Üç buçuk aya yaklaşan bir faciayı dünya nasıl seyretmekle yetinebiliyor? Bu durumu izah edecek psikolog, araştırmacı-yazar, alim yok mu be yahu! Katliamcıları destekleyen ABD ve bazı Avrupa ülkelerini bir tarafa bırakalım. Çünkü bunların neden israilin arkasında durdukları bilinmeyen bir şey değil. Asıl anlaşılması zor olan Müslüman ülke denilen devletlerin duruşları ve de Müslüman halkın da maalesef yeterince olaya tepki gösterememesi, belki de göstermek istememesi… İslam dünyası tarihte birçok saldırılara maruz kaldı; ama tekrar kendine gelebildi, yıkılıp kalmadı. Şu anki hale bir bakın… Sözde 57 adet İslam Ülkesi. Bunların 22 tanesi ise hem Müslüman hem de Arap. Gazze konusunda bunlar ne tepki gösterdiler? Kocaman bir HİÇ! Hadi buyurun, bunu nasıl anlayabilecek, neyle tarif ve tabir edeceksiniz? Bu ülkelerden kimi ise kılını kıpırdatmak şöyle dursun, katliamcıya yardımlarını da kesmiyor. Kimisi ise her tür yardımı ve desteği gizli veya açık yapmaktan da çekinmiyor. Durum bu. Nereden baksan çözümü zor bir muamma.
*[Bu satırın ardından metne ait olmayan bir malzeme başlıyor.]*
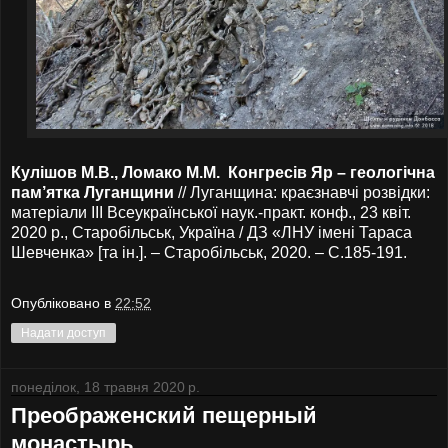
Кулiшов М.В., Ломако М.М. Конгресів Яр – геологічна
пам’ятка Луганщини
// Луганщина: краєзнавчі розвідки:
матеріали ІІІ Всеукраїнської наук.-практ. конф., 23 квіт.
2020 р., Старобільськ, Україна / ДЗ «ЛНУ імені Тараса
Шевченка» [та ін.]. – Старобільськ, 2020. – С.185-191.
Опубліковано в
22:52
Надати доступ
понеділок, 18 травня 2020 р.
Преображенский пещерный
монастырь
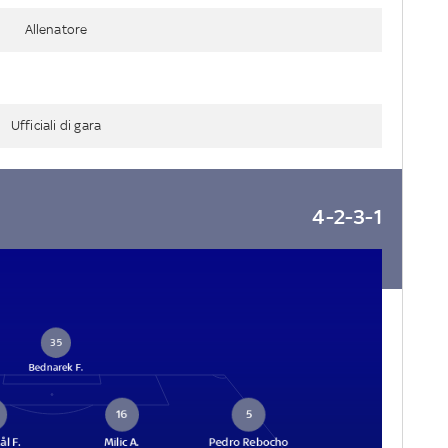
Allenatore
Ufficiali di gara
4-2-3-1
35
Bednarek F.
16
5
ål F.
Milic A.
Pedro Rebocho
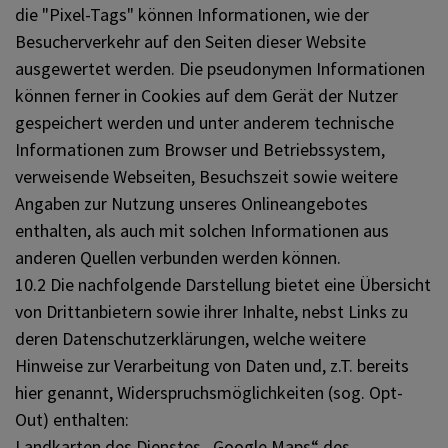
die "Pixel-Tags" können Informationen, wie der
Besucherverkehr auf den Seiten dieser Website
ausgewertet werden. Die pseudonymen Informationen
können ferner in Cookies auf dem Gerät der Nutzer
gespeichert werden und unter anderem technische
Informationen zum Browser und Betriebssystem,
verweisende Webseiten, Besuchszeit sowie weitere
Angaben zur Nutzung unseres Onlineangebotes
enthalten, als auch mit solchen Informationen aus
anderen Quellen verbunden werden können.
10.2 Die nachfolgende Darstellung bietet eine Übersicht
von Drittanbietern sowie ihrer Inhalte, nebst Links zu
deren Datenschutzerklärungen, welche weitere
Hinweise zur Verarbeitung von Daten und, z.T. bereits
hier genannt, Widerspruchsmöglichkeiten (sog. Opt-
Out) enthalten:
Landkarten des Dienstes „Google Maps“ des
Allah aşkına şu Güney Afrika Cumhuriyetinin yaptığını gördük mü? Gördük ve utandık. Peki, Mısır’ın, Türkiye’nin veya bir başka Müslüman ülkenin neden bunu yapamadığını nasıl izah ederiz? İşte izahı olmayan bu! Siz ne derseniz deyin ben bu Müslüman ülke denilen yapıların kartondan yapılar olduğuna artık iyice yakin getirdim. Varlıkları yokluklarından daha beter ve sorunlu yapılar bunlar.
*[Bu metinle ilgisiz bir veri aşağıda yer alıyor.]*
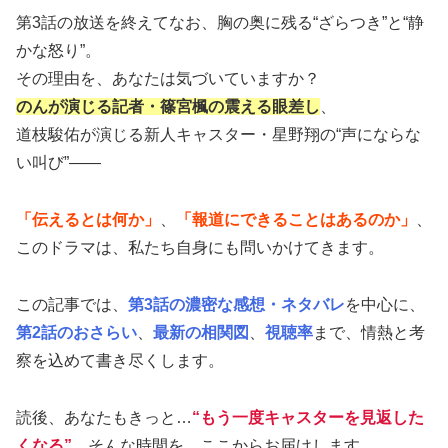
第3話の放送を終えてなお、胸の奥に残る“ざらつき”と“静
かな怒り”。
その理由を、あなたは気づいていますか？
のんが演じる記者・篠宮楓の震える眼差し
、
道枝駿佑が演じる新人キャスター・星野翔の“声にならな
い叫び”——
「伝えるとは何か」
、
「報道にできることはあるのか」
、
このドラマは、私たち自身にも問いかけてきます。
この記事では、
第3話の濃密な感想・ネタバレ
を中心に、
第2話のおさらい
、
最新の相関図
、
視聴率
まで、情熱と考
察を込めて書き尽くします。
読後、あなたもきっと…
“もう一度キャスターを見返した
くなる”
。そんな時間を、ここからお届けします。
Halktan kimi saf kişilerin bazen Gazze olayı konusunda sözler sarf ettiğine şahit olunca onlar adına da bir kez daha üzülüyorum. Görevini, insanlık ödevini yapmayan bu devletlere karşı masum köylü halkımın düşündüklerine bakın. Dün şöyle bir olaya şahit oldum: Cami cemaatinden iki kişi Gazze olayını, mücahitlerin başarısını konuşuyorlardı. Onlardan biri diğerine şöyle dedi: “ Aha hocamızda burada. O bu işi daha iyi bilir, istersen ona da soralım” dedikten sonra şunları söyledi: “Aslında ülkemiz gizliden Gazze’ye silah ve asker, ama kimse bilmesin diye bu durum açıklanmıyor”. Dedim ki, keşke ben de senin gibi konuyla ilgili olup bitenleri takip etmeyip düşündüğün gibi düşünüyor olsaydım da bu derece kendimi kahretmeseydim.
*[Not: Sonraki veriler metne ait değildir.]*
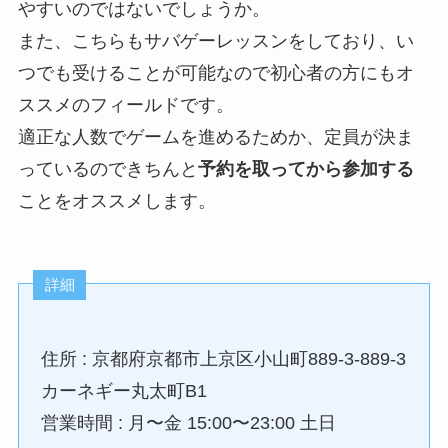
やすいのではないでしょうか。
また、こちらもサバゲーレッスンをしており、い
つでも受けることが可能なので初心者の方にもオ
ススメのフィールドです。
適正な人数でゲームを進めるためか、定員が決ま
っているのできちんと
予約を取ってから参加する
ことをオススメします。
詳細
住所 : 京都府京都市上京区小山町889-3-889-3
カーネギー丸太町B1
営業時間 : 月〜金 15:00〜23:00 土日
Arap basınından rastladığım bir yazı ile makalemi bitireyim. Yazının başlığı şöyle: “Tarihin en kısa Cuma hutbesi” İki hafta önce Tunus’ta’ Zeytuna Camii'nin minberine çıkan hatip, şöyle bir bakındıktan sonra; "Ey cemaat, iki milyar Müslüman nerede, göreniniz oldu mu?" diye sormuş. Cemaat susmuş. Bir kez daha aynı soruyu sormuş ama tek bir kimse cevap vermemiş. Hatip oturmuş. Sonra kalkıp demiş ki; "Yakılan, yıkılan katliama uğrayan kardeşlerine yanmayan, yardım etmeyen bir ümmetin namazını Allah ne yapsın!” dedikten sonra minberden inmiş.